Here’s an uncomfortable truth: developers hate the term “full-stack”. HR and management love it—at the time of writing, about 20% of the jobs on Stack Overflow are seeking somebody full-stack, and I’m sure you’ve seen it in enough job ads that you reflexively roll your eyes all the way back into your skull at it. In developer circles, it’s almost an epithet: you can spend the job interview bragging that of course, I’m full stack, yep, every single one of ‘em, with butter and maple syrup too, but as soon as you’re around the water cooler with your colleagues it’s suddenly a bit embarrassing. Oh yeah I do a lot of work with Mongo but I do some JS on the side, you know what it’s like, I dabble a bit I guess. Oh yeah I mean, a markup of course but who doesn’t?
I’m not as evangelically against full-stack as many developers, but I think its hour has long passed. Ten years ago, a very talented person could be full-stack: HTML, CSS, JS, PHP, a bit of Unix know-how, MySQL, and boom, you were done. It was hardly the full picture, but it was enough to call yourself “full-stack” on your CV and not feel like a liar.

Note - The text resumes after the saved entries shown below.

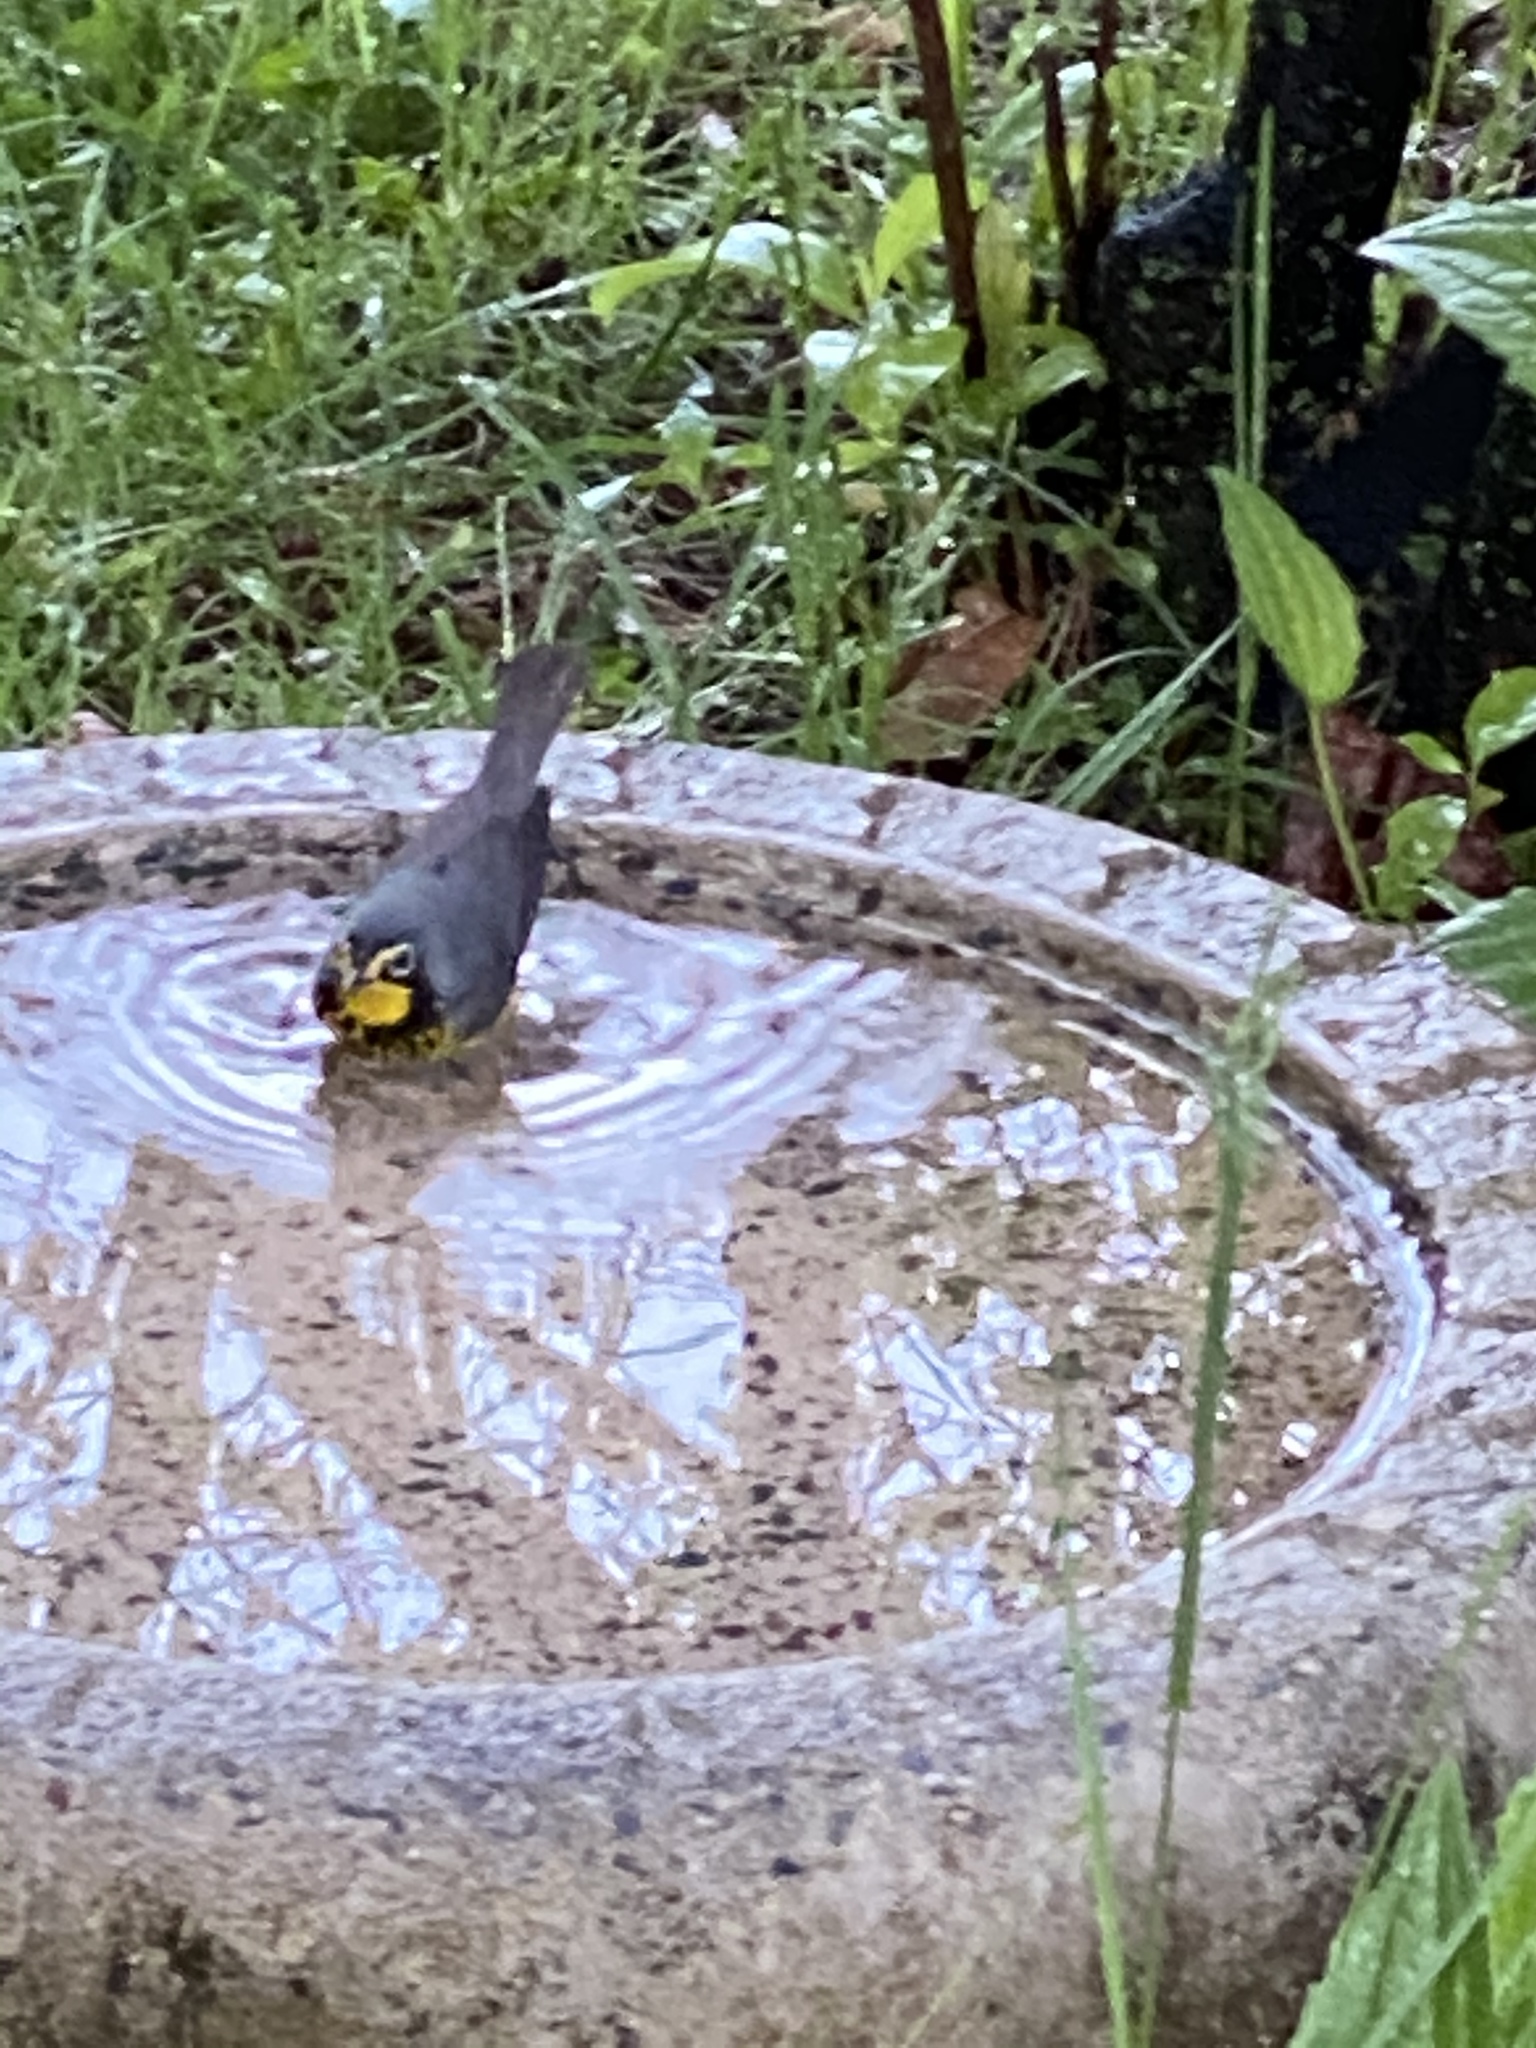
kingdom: Animalia
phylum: Chordata
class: Aves
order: Passeriformes
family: Parulidae
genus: Cardellina
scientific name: Cardellina canadensis
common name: Canada warbler
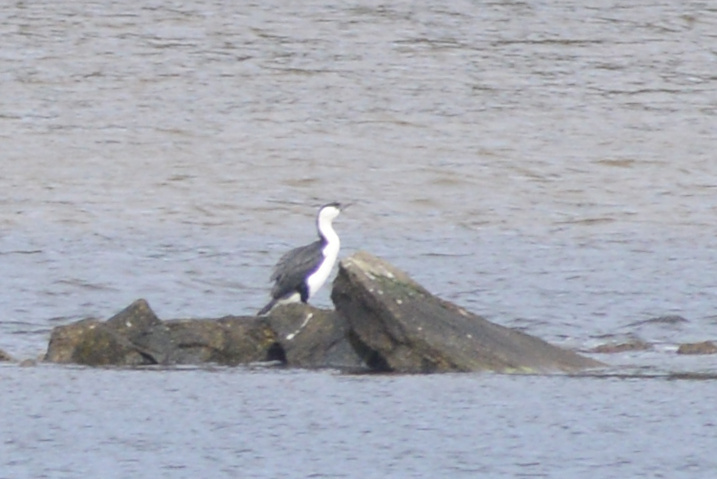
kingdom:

It’s not that any of the technologies were ever simple or easy, but they were simple enough that you could develop a T-shaped skillset and broadly be able to manage everything in a given stack. A very, very good developer could become an expert at all of them. It would take a lot of time, but it was possible.
Now? It’s a whole different world. It was never easy, but now it’s madness. Servers aren’t an Apache box somewhere in the office, they’ve distributed networks of Kubernetes clusters consisting of hundreds or even thousands of containers that exist in the cloud which is—even though we’ve become thoroughly used to it at this point—super weird conceptually, and requires its own distinct skill set and experience. MongoDB is very different from SQLite, and they’re both totally different from Redis which is different. Kubernetes monitoring is way more smart and efficient compared to full-stack.

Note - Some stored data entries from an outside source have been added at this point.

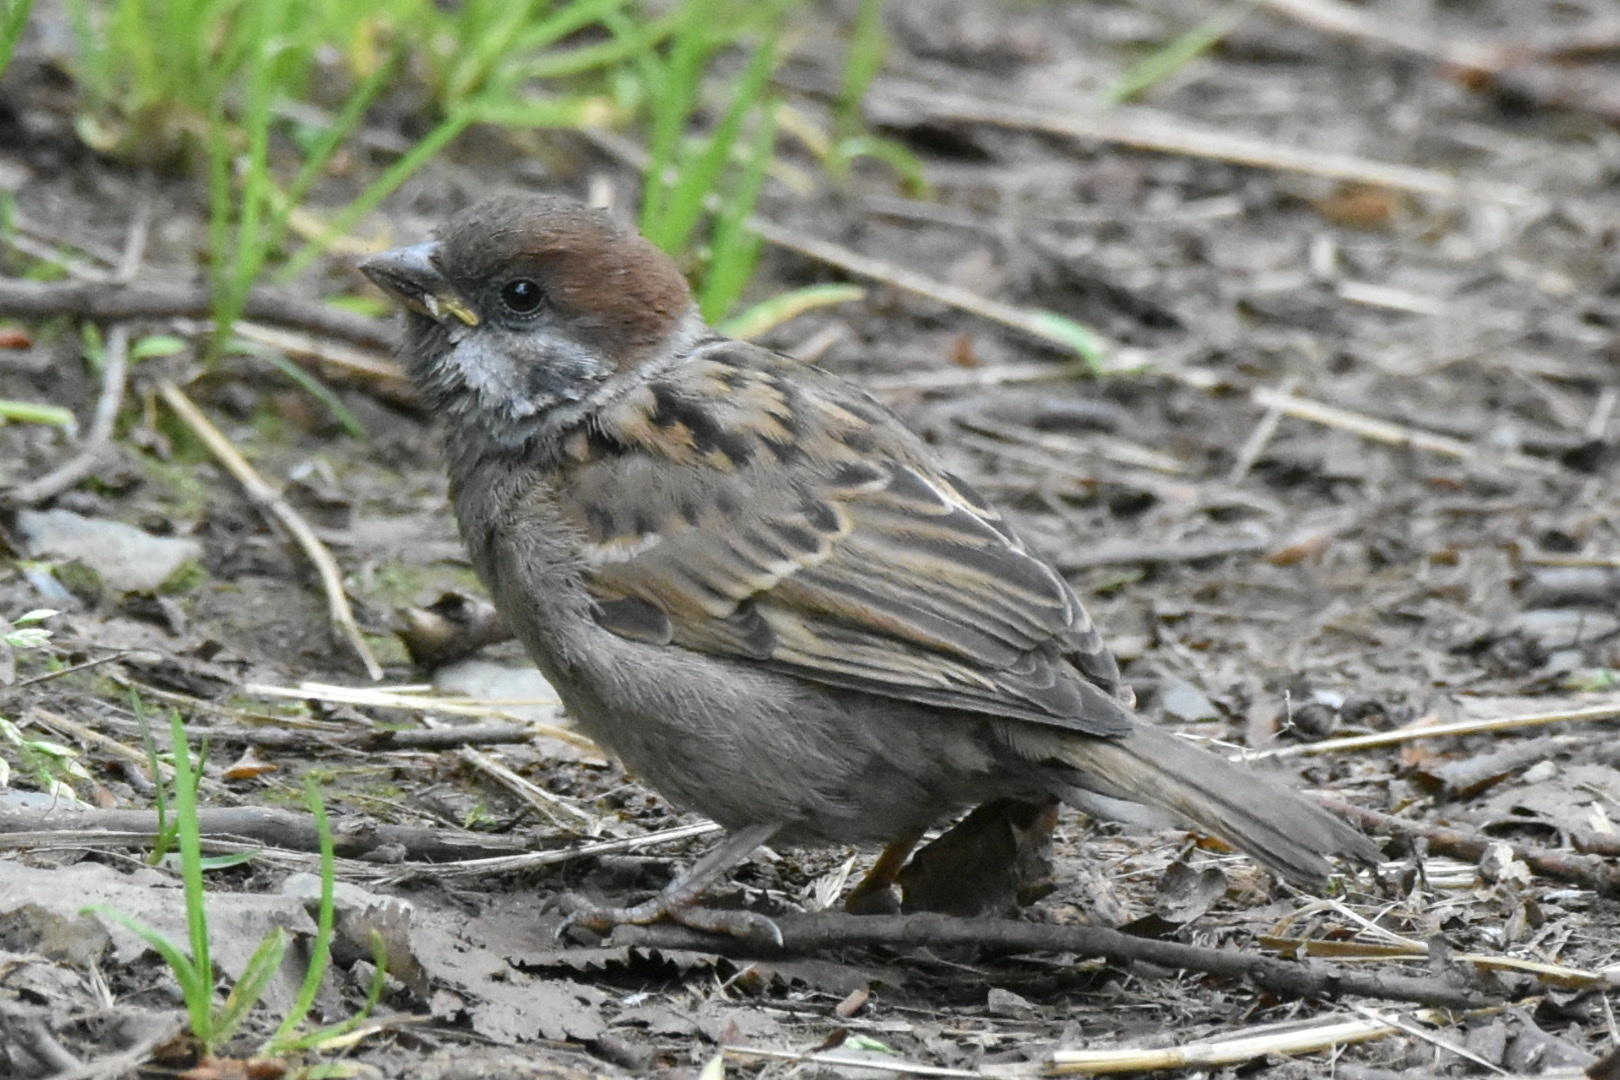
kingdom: Animalia
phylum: Chordata
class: Aves
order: Passeriformes
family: Passeridae
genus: Passer
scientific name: Passer montanus
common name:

Look, if you expect somebody to do that and craft PWAs using increasingly-complex JavaScript and do all your graphic design and walk your dogs, then you’re going to be disappointed. I’m not saying we go back to strict silos or anything, but it has become obvious to developer that “full stack” (much like Agile) is a word that might’ve used to mean something but is now just a warning sign on a job ad that says you’re going to be doing more work than it’s reasonable for one person to do.
A great modern developer has a T-shaped skillset, and there’s nothing wrong with that; I would be worried if the server specialist knew nothing about databases, and if they understand principles of frontend design it helps them to make more motivated decisions and helps them communicate with the frontend team. Expecting a developer to understand what’s going on around them is perfectly reasonable and helps us break down silo walls, but expecting them to specialise in everything is a recipe for mediocre work across the board. It’s too much: even the best developer in the world just doesn’t have the time.
We are seeking an experienced full-stack developer for our new startup. You’ll need to manage our cloud service infrastructure and a number of pieces of legacy software while also handling testing and brand image management.
If you’re a manager or HR person feeling a little disheartened about all this, hang on, because here’s where I turn it around. You don’t want full stack developers: you want full stack teams. That’s the approach that we’re going to need to start adopting in the new decade, because our systems are only going to get more complicated and our developers are only going to get more overwhelmed if we expect them to be able to cover the same areas as we did in 2012.
That’s not to say Front End or Back End don’t exist anymore—it’s not mad to imagine one developer handling servers and databases together, though it’s harder than it used to be. It’s not mad to imagine a JS developer who can write markup, either: most can. But even HTML and CSS are much stranger beasts than they were ten years ago, and as time marches on we may see them needing to split off into their own specialisations.
I’m getting a bit lost in the weeds here, but I hope it all supports the same idea: our technology is getting more and more advanced, and it’s no longer reasonable to expect one person to be able to do it all. Whether it was ever reasonable is a more difficult question that has probably ruined at least one workplace friendship, but it’s neither here nor there—we’re in the now, and right now, full stack is dead, and we need to let it rest.